• THE PROBLEM:
Repeat the data in full. Drop every picture.

BEGIN INFORMATION SUPPLIED

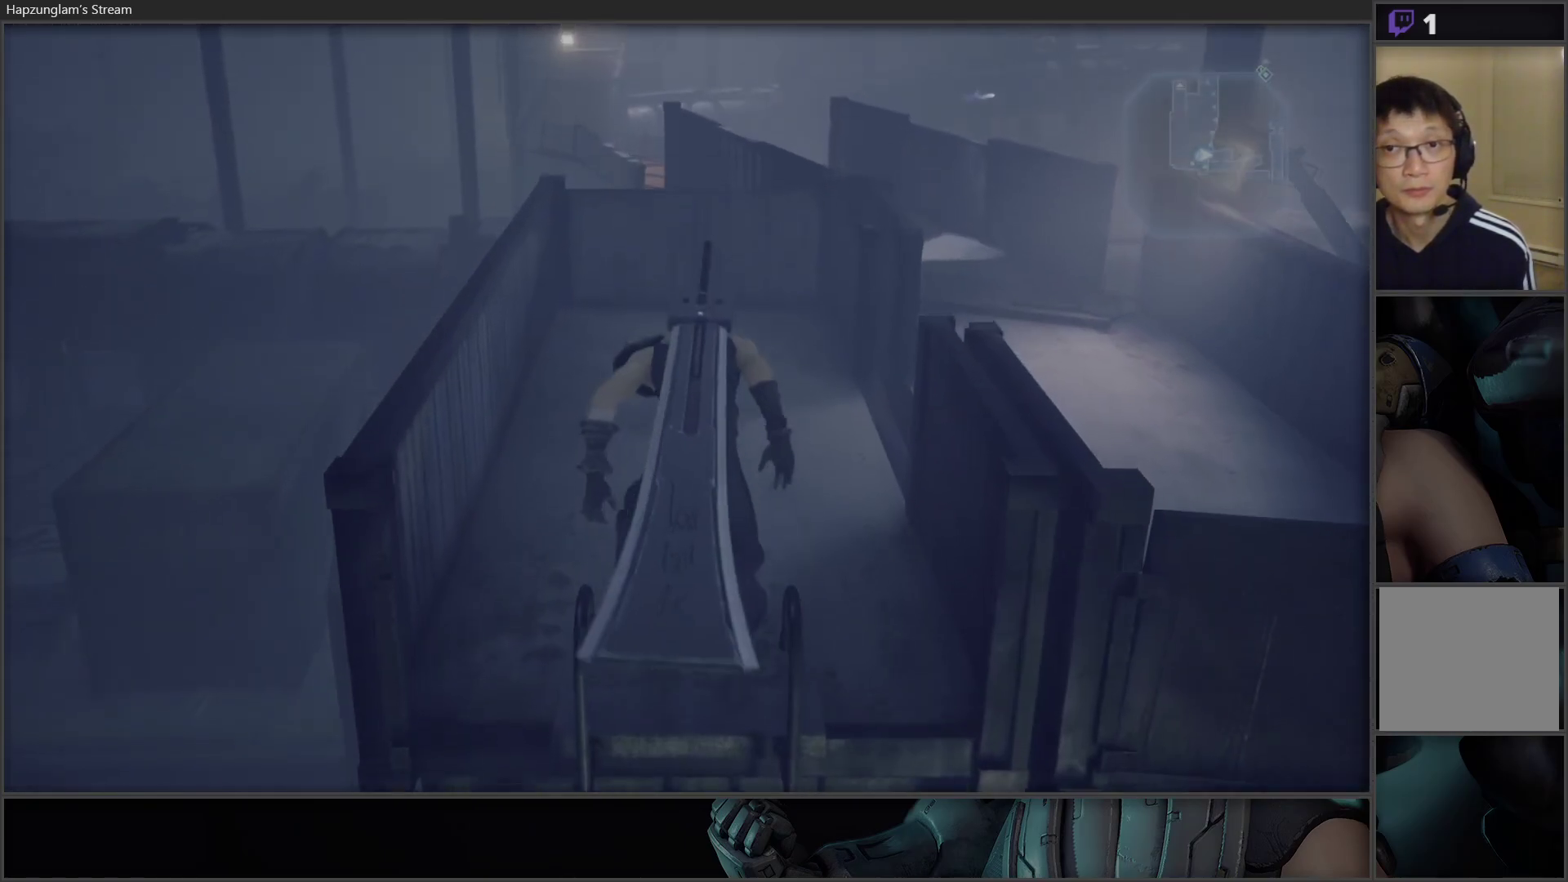
{"buttons": [], "left_stick": "up", "right_stick": "right", "events": [[450, "right_stick", "right"]]}
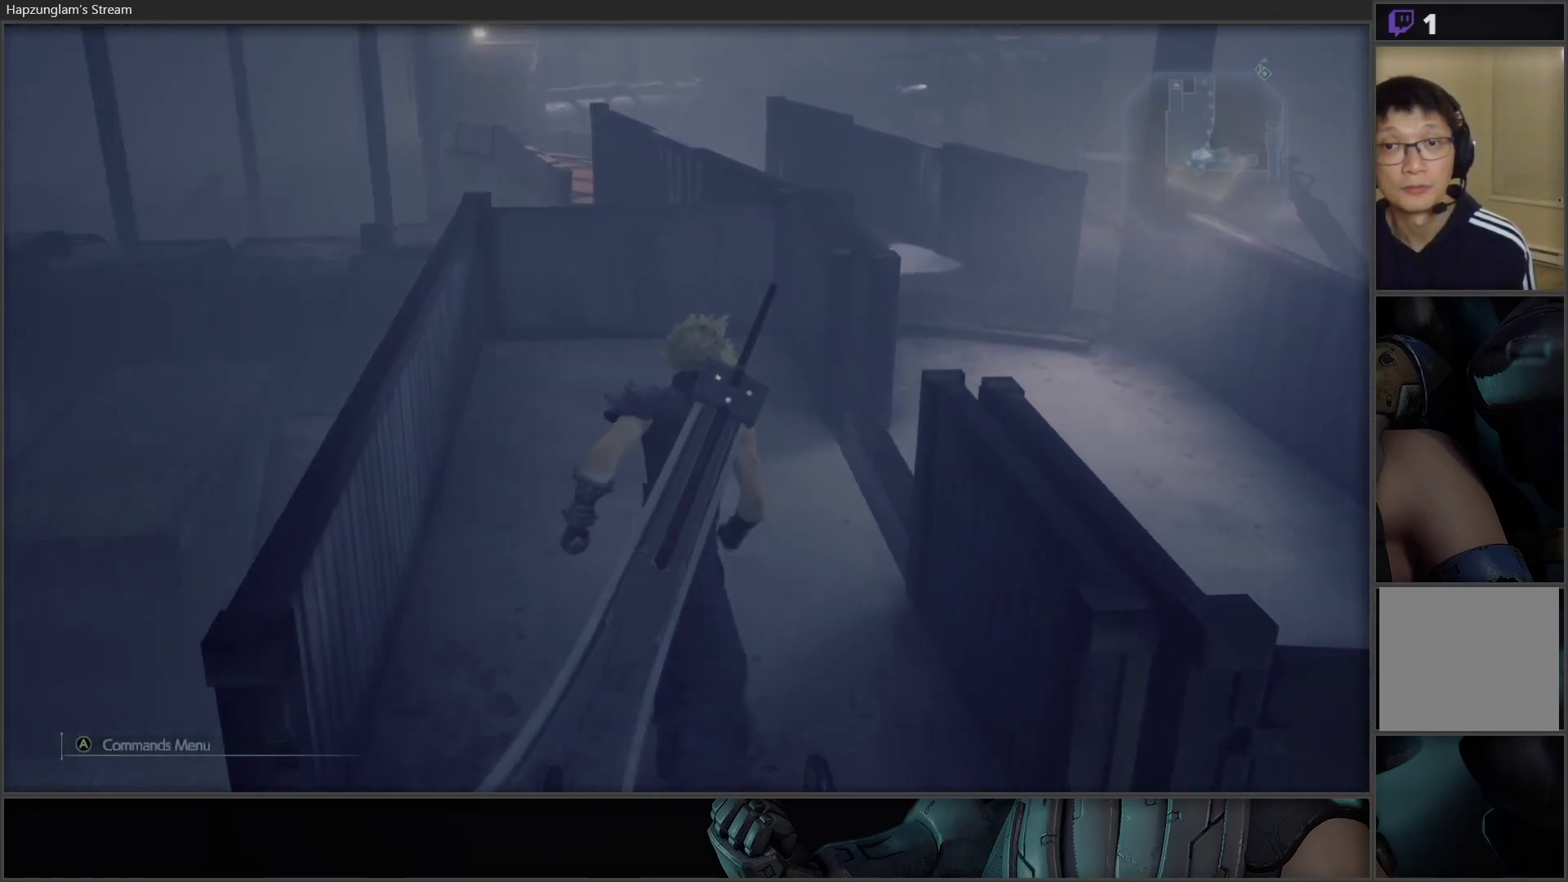
{"buttons": [], "left_stick": "center", "right_stick": "left", "events": [[200, "right_stick", "center"], [367, "left_stick", "up-right"], [467, "right_stick", "left"], [483, "left_stick", "center"]]}
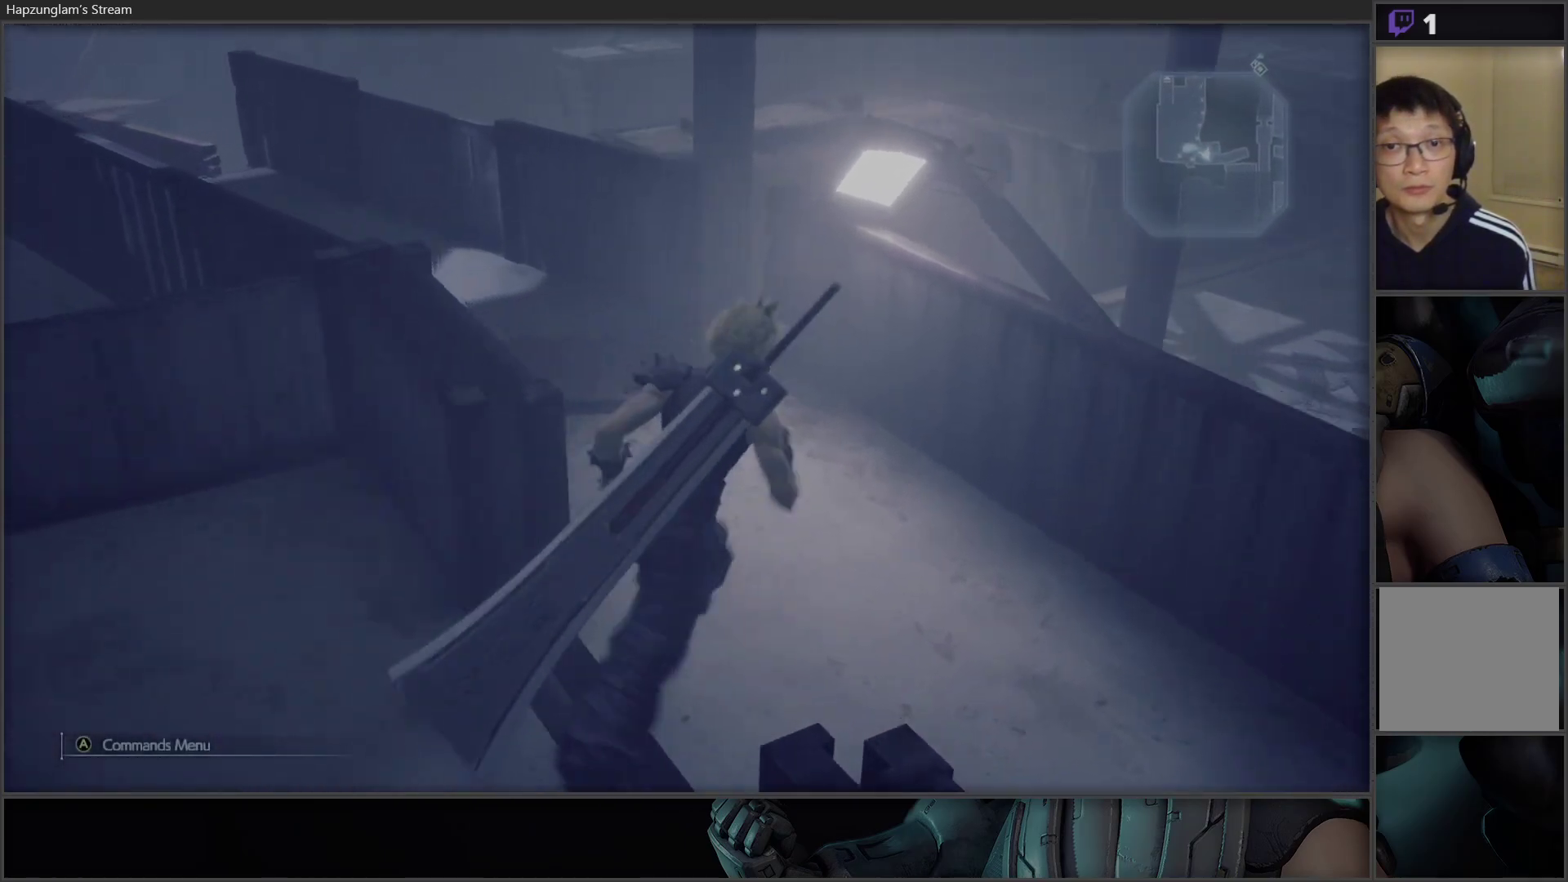
{"buttons": [], "left_stick": "center", "right_stick": "right", "events": [[50, "right_stick", "down-right"], [283, "right_stick", "right"]]}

END INFORMATION SUPPLIED

• RESPONSE TO THIS TASK:
{"buttons": [], "left_stick": "up", "right_stick": "right", "events": [[450, "right_stick", "right"]]}
{"buttons": [], "left_stick": "center", "right_stick": "left", "events": [[200, "right_stick", "center"], [367, "left_stick", "up-right"], [467, "right_stick", "left"], [483, "left_stick", "center"]]}
{"buttons": [], "left_stick": "center", "right_stick": "right", "events": [[50, "right_stick", "down-right"], [283, "right_stick", "right"]]}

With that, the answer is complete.